Quelques vignettes montrent combien d’activités humaines ont plus affecté la faune que la scène de l’usine de Florida Power & Light à Cap Canaveral. Des centaines de lamantins se prélassent dans un canal d’admission sur son bord sud-est, attiré par les eaux chaudes. Ces lamantins ont faim. La pollution a décimé leur menu habituel d’herbes marines dans le lagon d’Indian River. Beaucoup sont morts de faim : 1 101 sont morts en Floride en 2021, et en décembre 2022, l’estimation officielle était de près de 800 décès. Ainsi, le long du canal, les membres de la Florida Fish and Wildlife Conservation Commission leur lancent de la laitue.
“C’est juste emblématique de la gravité de la situation”, déclare Rachel Silverstein, directrice exécutive de l’environnement à but non lucratif Miami Waterkeeper. “Le point où nous aurions besoin de nourrir artificiellement un animal sauvage parce que son écosystème est tellement détruit qu’il ne peut pas trouver de nourriture pour lui-même est assez extrême.”
Le programme d’alimentation supplémentaire a commencé au début de 2022 et a redémarré cet hiver, en raison de la persistance de ce que les experts en mammifères marins appellent un «événement de mortalité inhabituel». “Cela a probablement maintenu les lamantins en vie”, explique Silverstein à propos du programme d’alimentation, “mais ce n’est pas une condition durable pour les lamantins à long terme de devoir compter sur une source de nourriture artificielle”.

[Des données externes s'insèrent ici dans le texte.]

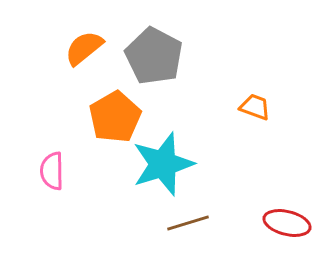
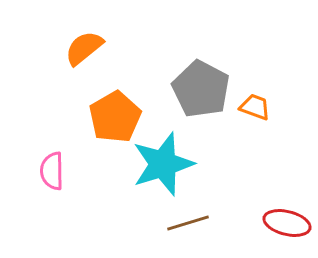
gray pentagon: moved 47 px right, 33 px down
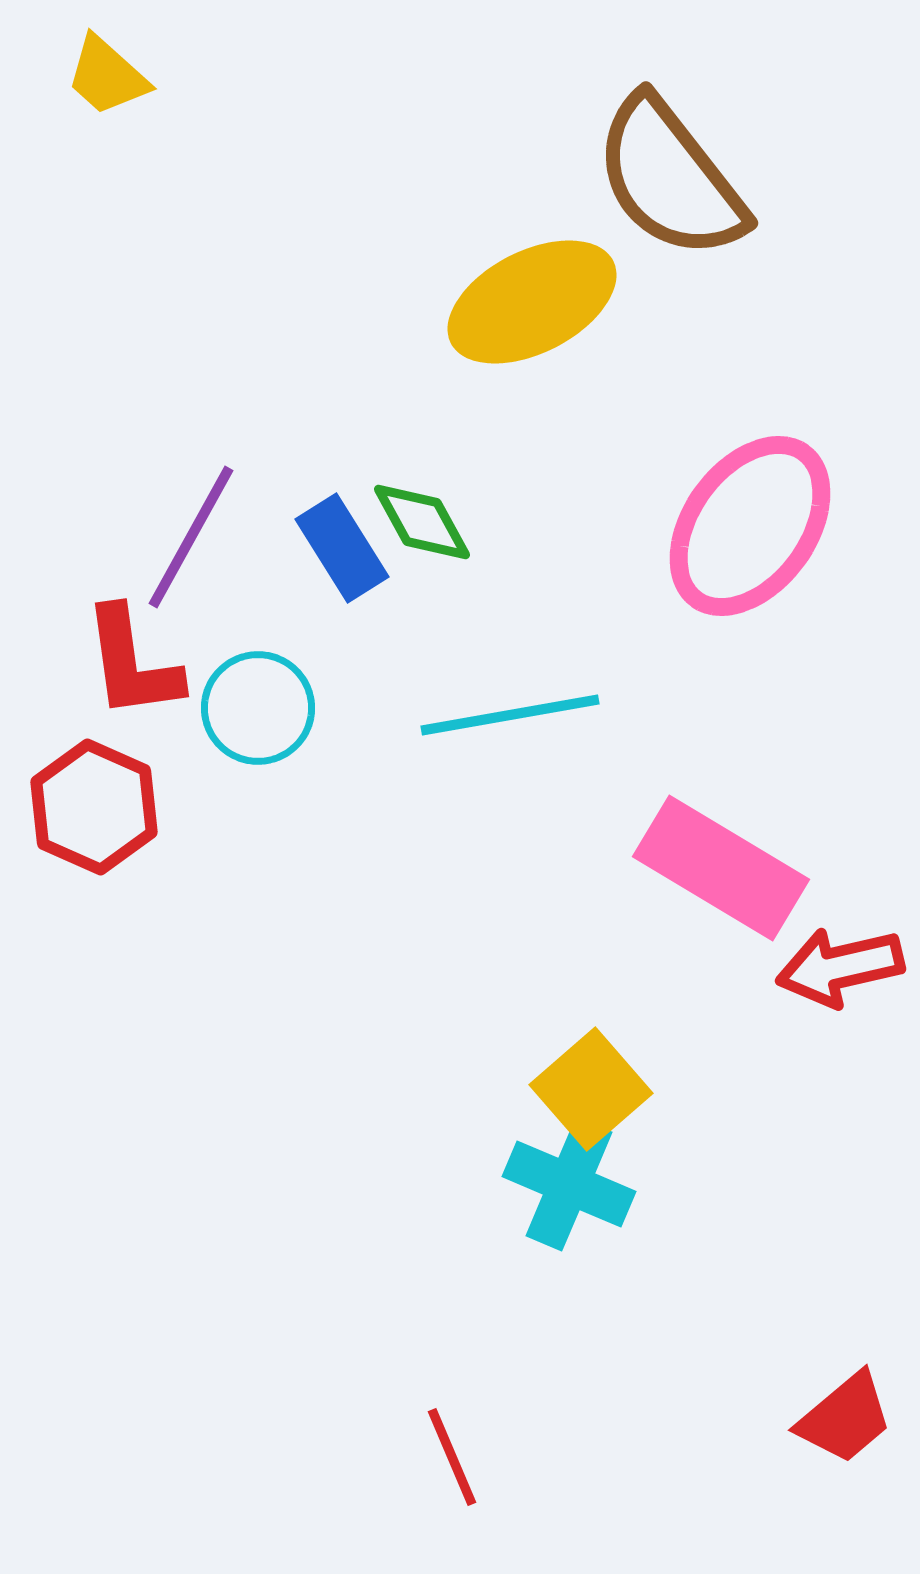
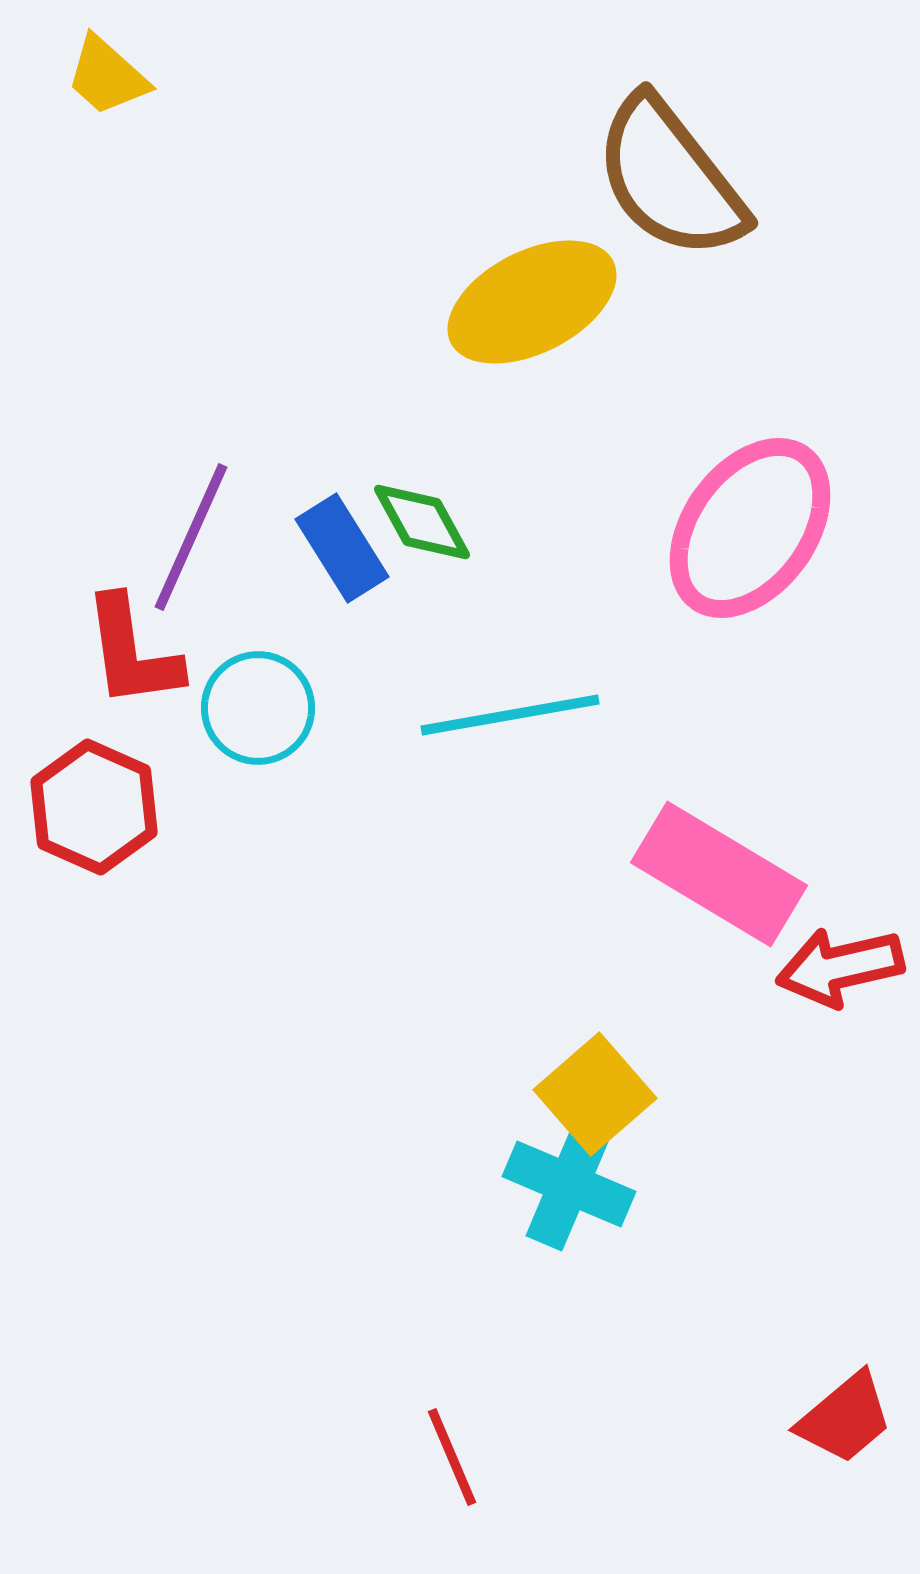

Une solution durable nécessitera un long processus de restauration de l’environnement, qui est en partie en cours, mais c’est une tâche importante, qui a mis les défenseurs de l’environnement locaux en désaccord avec les décideurs politiques des États et du gouvernement fédéral. Et c’est complexe, grâce aux particularités de la côte de la Floride et des vaches marines chères à ses habitants humains.
Comme la plupart des Floridiens, les lamantins sont pointilleux sur la température de l’eau. C’est simplement parce qu’ils n’ont pas beaucoup de graisse corporelle. “Les gens pensent que c’est un gros mammifère marin, donc il a beaucoup de graisse, comme une baleine, un dauphin, un phoque ou un lion de mer”, explique Aarin-Conrad Allen, biologiste marin et doctorant à la Florida International University. Parce qu’ils ne sont pas bien isolés, lorsque l’eau descend en dessous d’environ 68 degrés Fahrenheit, ils serpentent vers des zones plus chaudes. “C’est pourquoi ils vont dans ces centrales électriques”, dit-il, et c’est ce qui attire tant de monde dans le lagon d’Indian River, qui s’étend sur environ 160 miles le long de la côte spatiale de la Floride.
Mais au cours des 50 dernières années, la population humaine du comté de Brevard, qui abrite la rivière Indian, a presque triplé. L’activité humaine a simultanément accru l’agriculture dans la région, entraîné davantage d’accidents de navigation qui blessent les lamantins (96 % d’entre eux ont au moins une cicatrice d’hélice), asséché les Everglades historiques de Floride et inondé ses voies navigables de polluants. Parce que la Floride repose sur un substrat rocheux poreux (“essentiellement le fromage suisse des roches”, dit Silverstein), l’eau et les polluants se déplacent facilement dans les eaux souterraines. « Tout ce qui se passe en surface se passe aussi sous terre », dit-elle.
Cela signifie que les rejets agricoles et les fuites d’eaux usées ont fait grimper les niveaux de nutriments comme le phosphore et l’azote dans les eaux voisines. Cet engrais supplémentaire entraîne la prolifération de microalgues, qui empêchent la lumière du soleil d’atteindre les herbiers. Les herbiers morts peuvent fertiliser davantage les fleurs. Cette cascade de pollution a déstabilisé l’écosystème de la Floride pour les plantes et les herbivores ; les scientifiques estiment qu’environ 95% des herbiers marins sont morts dans certaines parties de la lagune de la rivière Indian. Sans eux, les lamantins meurent aussi.